**Textauszug:**
--------------------------------

Walther Bensemann als Herausgeber des »Kicker«.
Vor allem in den ersten Jahren enthielten Bensemanns »Glossen« meist witzige und geistreiche Attacken gegen die Behinderung des Fußballbetriebs durch die Obrigkeit und gegen nationale Engstirnigkeiten. Oft stellte er dem auf internationalem Parkett beschränkt und polterig auftretenden Deutschen den polyglotten, souverän agierenden Engländer oder Schweizer gegenüber. Als deutschen Prototyp jener »Kulis einer Epoche, da der Untertan schweifwedelnd seine Inspiration von einer höheren Affenkaste empfing«, ließ Bensemann zuweilen eine Kunstfigur namens Kuhwedel durch seine »Glossen« stolpern und sich bei aller Tumbheit doch als »Salz der Erde« fühlen16. So sehr diese Satiren den liberalen und sozialdemokratischen Teil der »Kicker«-Leser amüsiert haben mögen, so sehr ärgerten sie den deutsch-konservativen. Deren Unmut eskalierte, als Bensemann im Februar 1921 statt eines eigenen Leitartikels das Traktat eines Dr. Max Uebelhör auf die ersten beiden Seiten seiner Zeitung rückte. Unter der Überschrift »Der deutsche Jammer« war darin eine polemische Attacke gegen den Militarismus zu lesen, und zwar »denjenigen made in Germany, den einzig existierenden also«.17 Es hagelte daraufhin empörte Leserbriefe aus, wie der »Kicker« selbst darstellte, »deutsch-nationalen Kreisen«. Ein Abonnent kündigte an, er habe die Zeitung nunmehr zum letzten Mal gelesen: »Jeder echte Deutsche wird dasselbe tun.«18 In einer anderen Zuschrift hieß es: »Sie sind beide (gemeint sind Bensemann und Uebelhör) Schurken und verdienen, am nächsten Laternenpfahl gehängt zu werden.«19 Offensichtlich schadete die Affäre dem jungen Unternehmen auch finanziell erheblich. Bensemann behauptete später, der Gastartikel habe ihn 500 Abonnenten gekostet. Jedenfalls wurde er in der nächsten Zeit vorsichtiger mit politischen Provokationen.

--------------------------------

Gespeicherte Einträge
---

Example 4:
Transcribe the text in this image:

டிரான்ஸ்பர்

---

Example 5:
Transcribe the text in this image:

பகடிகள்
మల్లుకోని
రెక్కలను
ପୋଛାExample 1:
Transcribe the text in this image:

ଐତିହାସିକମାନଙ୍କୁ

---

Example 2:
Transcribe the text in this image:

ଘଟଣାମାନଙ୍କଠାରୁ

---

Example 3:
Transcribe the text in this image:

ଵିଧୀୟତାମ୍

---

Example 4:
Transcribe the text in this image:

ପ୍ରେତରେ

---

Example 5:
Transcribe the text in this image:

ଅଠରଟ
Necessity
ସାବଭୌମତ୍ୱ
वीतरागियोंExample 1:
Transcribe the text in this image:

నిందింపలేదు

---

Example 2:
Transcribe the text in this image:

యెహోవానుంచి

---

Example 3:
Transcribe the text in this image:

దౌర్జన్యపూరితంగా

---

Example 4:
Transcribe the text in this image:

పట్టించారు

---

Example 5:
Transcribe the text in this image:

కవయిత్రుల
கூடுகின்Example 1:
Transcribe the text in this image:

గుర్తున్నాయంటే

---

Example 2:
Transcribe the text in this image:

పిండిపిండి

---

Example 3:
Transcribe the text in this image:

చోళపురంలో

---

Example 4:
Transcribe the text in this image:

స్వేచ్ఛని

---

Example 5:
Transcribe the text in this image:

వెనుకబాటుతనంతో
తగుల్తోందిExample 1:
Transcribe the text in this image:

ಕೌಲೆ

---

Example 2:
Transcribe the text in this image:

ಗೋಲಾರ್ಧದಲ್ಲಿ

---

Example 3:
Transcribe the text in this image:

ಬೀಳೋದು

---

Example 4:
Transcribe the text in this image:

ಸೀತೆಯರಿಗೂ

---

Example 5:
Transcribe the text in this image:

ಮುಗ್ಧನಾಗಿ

--------------------------------

**Arbeitsauftrag:**
Beantworten Sie anhand des Textauszugs über Bensemann als Herausgeber des »Kicker« folgende Fragen:
(a) Wie hieß die Kunstfigur, die Bensemann zuweilen durch seine »Glossen« stolpern ließ?
(b) Unter welcher Überschrift erschien das Traktat von Dr. Max Uebelhör?
(c) Wie viele Abonnenten hat der Gastartikel Bensemann nach dessen späterer Behauptung gekostet?

**Schriftliche Lösung:**
(a) Kuhwedel
(b) »Der deutsche Jammer«
(c) 500